** DOCUMENT SEGMENT **
Segment Open

# Great TS Upgrade For A Very Reasonable Price



## 559dustdesigns

That's a very helpful post. Plastic or flimsy metal cranks shouldn't be used on any machine. This upgrade would be worth every penny.


----------



## skeeter

you have my table saw. I bought it for 75 bucks and put a unifence on it and a phenolic plywood aux table.


----------



## dbhost

That's a whopper of a handwheel! Looks really good though… Any interference issues due to the wheel size?


----------



## woodworm

My Ryobi benchtop Table Saw has height adjustment and tilt adjustment handwheels made of plastic. The handwheel was useless out of box. I've been searching for this type of handwheel for so long time 
Thanks for this review. I really gives me hope for a new lease of my table saw's life!

I wanted to buy 2 handwheel like yours, but I may have problem tapping the setscrew hole. I would be very gratefull if you can explain further "how to" drill & tap the setscrew hole.

Thanks!


----------



## woodworm

The size of the shaft arbor (ie centre bore size of the handwheel is 3/8")
Since my table saw is almost the same like your Craftsman TS, it may accept 4" to 6" handwheel.

Segment Closed

** WORK INSTRUCTION A **
List each line of the records that contains the string "Amazon", matching case exactly.
The forum thread and the records below it were taken from separate, unrelated sources.

** MATERIAL FOR THIS EXERCISE **
Segment Open

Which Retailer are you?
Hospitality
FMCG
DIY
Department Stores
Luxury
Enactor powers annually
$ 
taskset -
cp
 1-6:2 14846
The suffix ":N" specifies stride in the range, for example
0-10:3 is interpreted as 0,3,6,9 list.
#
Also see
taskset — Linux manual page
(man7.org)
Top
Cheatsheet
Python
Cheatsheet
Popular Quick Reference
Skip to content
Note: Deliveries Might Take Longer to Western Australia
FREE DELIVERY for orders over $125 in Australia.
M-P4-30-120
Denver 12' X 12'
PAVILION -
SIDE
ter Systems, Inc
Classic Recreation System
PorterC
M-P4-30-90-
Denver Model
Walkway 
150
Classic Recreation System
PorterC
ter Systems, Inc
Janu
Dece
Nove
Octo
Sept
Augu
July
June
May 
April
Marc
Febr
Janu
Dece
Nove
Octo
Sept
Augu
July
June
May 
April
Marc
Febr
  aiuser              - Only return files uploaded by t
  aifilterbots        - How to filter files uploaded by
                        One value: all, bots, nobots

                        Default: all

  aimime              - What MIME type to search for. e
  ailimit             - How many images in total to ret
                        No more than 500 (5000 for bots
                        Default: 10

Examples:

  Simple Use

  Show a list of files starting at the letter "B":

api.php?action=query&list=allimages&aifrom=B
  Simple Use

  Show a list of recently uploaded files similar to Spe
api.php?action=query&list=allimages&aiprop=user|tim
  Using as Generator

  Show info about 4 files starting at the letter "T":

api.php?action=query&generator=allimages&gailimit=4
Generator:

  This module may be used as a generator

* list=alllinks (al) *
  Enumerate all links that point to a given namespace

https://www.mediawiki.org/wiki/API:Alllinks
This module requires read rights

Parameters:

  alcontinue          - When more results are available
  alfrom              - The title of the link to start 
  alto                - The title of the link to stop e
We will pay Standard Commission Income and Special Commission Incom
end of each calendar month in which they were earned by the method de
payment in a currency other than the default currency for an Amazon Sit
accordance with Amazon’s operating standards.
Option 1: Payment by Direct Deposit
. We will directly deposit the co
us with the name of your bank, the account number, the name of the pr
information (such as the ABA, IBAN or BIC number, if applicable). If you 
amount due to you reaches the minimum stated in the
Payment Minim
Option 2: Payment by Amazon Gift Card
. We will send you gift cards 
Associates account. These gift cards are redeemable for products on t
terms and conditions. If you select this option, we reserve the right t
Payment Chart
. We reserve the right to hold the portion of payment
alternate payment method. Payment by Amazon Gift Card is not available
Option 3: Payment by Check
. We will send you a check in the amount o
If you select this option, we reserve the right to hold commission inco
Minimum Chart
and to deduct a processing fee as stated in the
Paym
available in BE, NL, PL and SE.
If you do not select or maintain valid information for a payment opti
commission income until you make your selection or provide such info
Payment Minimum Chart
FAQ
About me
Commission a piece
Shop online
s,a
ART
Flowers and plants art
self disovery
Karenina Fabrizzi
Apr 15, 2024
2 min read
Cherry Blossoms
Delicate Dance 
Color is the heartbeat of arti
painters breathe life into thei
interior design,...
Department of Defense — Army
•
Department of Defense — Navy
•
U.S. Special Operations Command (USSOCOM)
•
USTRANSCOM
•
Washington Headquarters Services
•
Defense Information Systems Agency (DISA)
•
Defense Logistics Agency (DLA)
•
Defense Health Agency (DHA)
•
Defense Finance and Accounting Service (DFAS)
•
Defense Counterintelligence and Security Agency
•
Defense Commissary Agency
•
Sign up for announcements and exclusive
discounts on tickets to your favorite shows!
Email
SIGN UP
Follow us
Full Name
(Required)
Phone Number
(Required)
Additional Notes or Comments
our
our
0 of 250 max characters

Segment Closed

** WORK INSTRUCTION B **
Answer these from the table saw thread:
(i) How much did skeeter pay for his table saw?
(ii) What are the handwheels on woodworm's Ryobi benchtop table saw made of?
(iii) What center bore size does woodworm give for the handwheel?

** TASK OUTPUT A **
payment in a currency other than the default currency for an Amazon Sit
accordance with Amazon’s operating standards.
Option 2: Payment by Amazon Gift Card
alternate payment method. Payment by Amazon Gift Card is not available

** TASK OUTPUT B **
(i) 75 bucks
(ii) Plastic
(iii) 3/8"